• Extract to read:
My family and I are trying to see this crisis as opportunity, and this change of my life plans as an adventure of trusting in God. I’ll have to admit that it is not as fun as finding our way through Macau and watching God show up with an English speaking angel on the back of a bus, but God is showing up.
In my last blog, I wrote that God seems to be silent in this crisis, yet we sense His presence. One morning last week during my devotions, God reassured me that I am still in His favor. I was reading in Luke 2 – the Christmas story of Jesus birth and the angels proclaiming God’s glory to the shepherds. In verse 14 it says, “Glory to God in the highest, and on earth peace to men on whom his favor rests.” I have read this Scripture countless times. I focused on the “glory to God” and “on earth peace to men” part, but today, the words, “to men on whom his favor rests” jumped off the page to me. I felt God impressing on me that I am still in His favor! I have had the great privilege of knowing Jesus from a very young age and have always felt His presence with me, His favor on me. Through this crisis, it has sometimes felt that He has removed His favor from me, but last week he reminded me that He is still with me and I am still in His favor.
God has been using this illness to deepen relationships, renew past relationships, challenge many who are engaging in our story to go deeper in their relationship with God and even look to God for the first time! God has been reaching out to us through the many people who are showering us with love and support. Growing in our relationship with God and our walk in faith and trust in a God who IS in control and loves us is truly an adventure and opportunity!
As the man in the bus intervened and paid the price for us to reach our goal, so has Jesus intervened and paid the price for our ride through this life and for eternal life in the next. This is not heaven yet. There will be troubles in this life because of the accumulation of sin and decay over many generations. The evil one is still active in this world, but Jesus has overcome! We can let crisis overwhelm us, or we can call on our Savior to help us turn it into opportunity and an adventure. Some adventures are fun, some are dangerous, some present fear, but they keep us moving forward and tackling challenges. Adventures do not involve sitting still and being overwhelmed by the crisis.
We could have become paralyzed and overwhelmed in the Macau airport. We could have refused to move forward and wait for the next flight that would just take us closer to home and forget our night of exploration in Hong Kong. We would have missed the “angel” on the bus and great adventure we had for the next 24 hours in Hong Kong.
I don’t want to be paralyzed by this disease. I want to trust God to use this crisis to help others and build my own faith. My time with God has new intensity. My time with family is even more precious. My time with friends is more enjoyable. I am appreciating the moments of life. I am not focusing on the little worries of the day. There is a bigger picture, a bigger priority. I am even more grateful for a God who holds me in his arms and in his favor. I don’t know what all is ahead, but I can trust Him. I am still asking for a miracle of healing. I am grateful for all of you are extending your love and support! I am grateful for your many prayers for me, and my family, and for a miracle!

• Dataset extract:
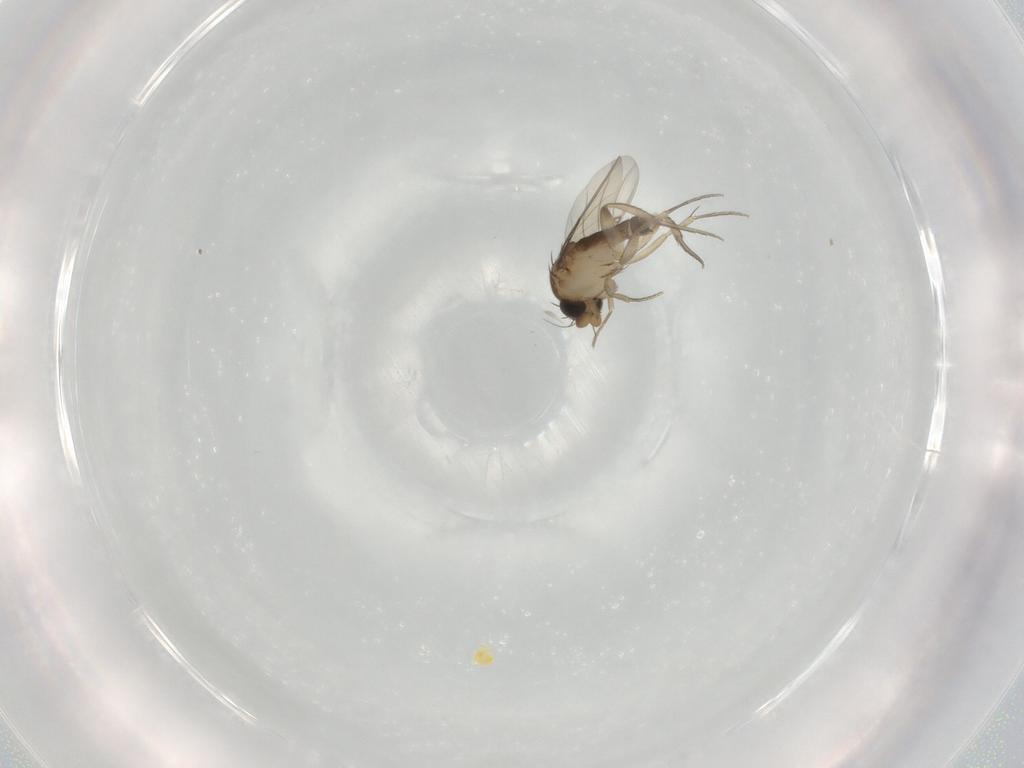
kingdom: Animalia
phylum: Arthropoda
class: Insecta
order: Diptera
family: Phoridae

• What you will do: Write out the blog post word for word, beginning at the words "God has been using" and stopping after "adventure and opportunity!". Work from the blog post alone.

• Written response:
God has been using this illness to deepen relationships, renew past relationships, challenge many who are engaging in our story to go deeper in their relationship with God and even look to God for the first time! God has been reaching out to us through the many people who are showering us with love and support. Growing in our relationship with God and our walk in faith and trust in a God who IS in control and loves us is truly an adventure and opportunity!